第25章 HTMLはなぜ長生きなのか
この章では、HTML が単に古いのに残っているのではなく、なぜ今も基盤として生き残っているのかを見ます。ゴールは、「昔からあるから残った」という説明で済ませず、後方互換性、オープン性、シンプルさがどう噛み合って長寿を支えたのかを説明できるようになることです。
前章では、HTML がブラウザだけでなく多数の読み手に解釈される文書形式だと見ました。この章では、その共通文書がなぜ置き換えられずに残ってきたのかを扱います。次の最終章では、そうした長寿のうえで HTML がどこへ向かうのかを見ます。
25.1 古い文書を捨てないことが Web の資産になった
第一の理由は、後方互換性です。昔の文書をいまもある程度読めることが、Web を単なる配信手段ではなく、巨大な公共アーカイブにしました。数年前のページだけでなく、もっと古い文書まで参照し続けられることは、利用者にとっても、著者にとっても、実装者にとっても大きな価値です。
もちろん、その代償としてブラウザは古い挙動まで面倒を見る必要を負います。本書の前半で見たエラー回復や互換性重視の姿勢は、まさにその表れでした。それでも Web がここまで巨大になれたのは、昨日のページも十年前のページも、なるべく捨てずにつなぎ止めてきたからです。
ここで重要なのは、後方互換性が単なる保守性ではないことです。古いものを守ること自体が、新しい利用者を呼び込み、引用や参照を積み上げ、Web 全体の価値を増やしてきました。HTML の長寿は、過去を切り捨てなかったことの結果でもあります。
25.2 開かれていたから、誰か一社の都合で終わらなかった
第二の理由は、オープン性です。HTML は特定企業だけが実装できる閉じた形式ではありませんでした。仕様が公開され、複数のブラウザやツールが実装し、周辺の開発者も参加できる。この条件があったからこそ、たとえ一社が失速しても、Web 全体までは止まりません。
第21章から第23章で見たように、Web は最初から公開された土台として始まり、競争の混乱を経て、継続的な標準化の形を整えてきました。この公開性は、きれいな理念というだけでなく、長期的に見たときの生存条件でもありました。複数の実装者が参加できたからこそ、古い文書を読み続ける責任も一社に閉じずに持ちこたえられました。閉じた形式なら、製品の寿命と一緒に消えていたかもしれません。
25.3 中心が比較的単純だったから、周辺の変化を吸収できた
第三の理由は、シンプルさです。もちろん、現在の HTML 仕様書はまったく単純ではありません。パーサー、互換性、詳細な規則まで含めれば巨大です。それでも中心にあるのは、文書構造を記述するという比較的単純な役割です。

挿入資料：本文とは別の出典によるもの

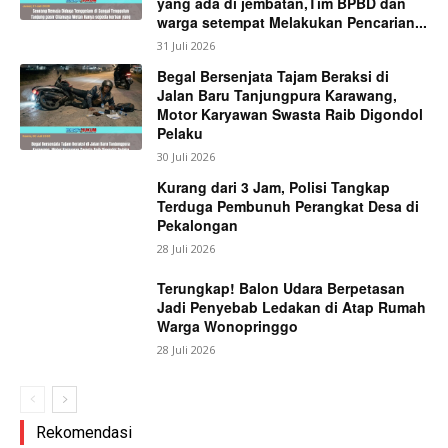
yang ada di jembatan,Tim BPBD dan
warga setempat Melakukan Pencarian...
31 Juli 2026
Begal Bersenjata Tajam Beraksi di
Jalan Baru Tanjungpura Karawang,
Motor Karyawan Swasta Raib Digondol
Pelaku
30 Juli 2026
Kurang dari 3 Jam, Polisi Tangkap
Terduga Pembunuh Perangkat Desa di
Pekalongan
28 Juli 2026
Terungkap! Balon Udara Berpetasan
Jadi Penyebab Ledakan di Atap Rumah
Warga Wonopringgo
28 Juli 2026
Rekomendasi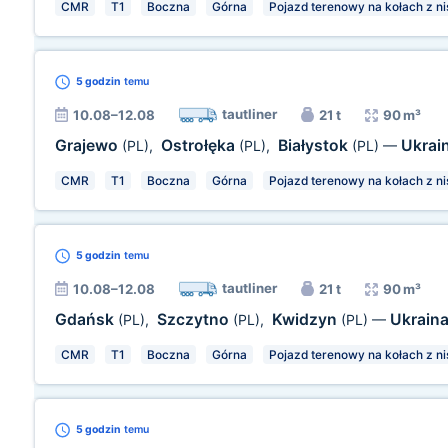
CMR
T1
Boczna
Górna
Pojazd terenowy na kołach z ni
5 godzin
temu
tautliner
10.08–12.08
21 t
90 m³
Grajewo
Ostrołęka
Białystok
Ukrai
(PL)
,
(PL)
,
(PL)
—
CMR
T1
Boczna
Górna
Pojazd terenowy na kołach z ni
5 godzin
temu
tautliner
10.08–12.08
21 t
90 m³
Gdańsk
Szczytno
Kwidzyn
Ukrain
(PL)
,
(PL)
,
(PL)
—
CMR
T1
Boczna
Górna
Pojazd terenowy na kołach z ni
5 godzin
temu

この中心が保たれていたからこそ、周辺の技術が大きく変わっても HTML は残れました。CSS が伸び、JavaScript が伸び、フレームワークが入れ替わっても、最終的に多くの UI は HTML に落ちます。HTML が長生きするということは、周辺の技術変化を吸収する共通基盤が残り続けるということでもあります。
25.4 長寿は美しさではなく、使われ続ける条件の積み重ねだった
HTML は完璧だから生き残ったのではありません。むしろ不格好な部分を抱えたまま、壊さず、開き続け、中心を保ち、利用者を増やしてきたから生き残りました。この長寿は、美しい設計だけでは得られない種類の強さです。
つまり HTML の長寿は、後方互換性、オープン性、シンプルさがばらばらに働いたのではなく、互いに支え合ってきた結果です。古い文書を捨てず、誰でも実装でき、周辺の変化を吸収できる。だから HTML は、古い技術なのに残ったのではなく、残る条件を備えていた技術だと言えます。最終章では、その HTML がこれからも完成せず、どこへ向かっていくのかを見ます。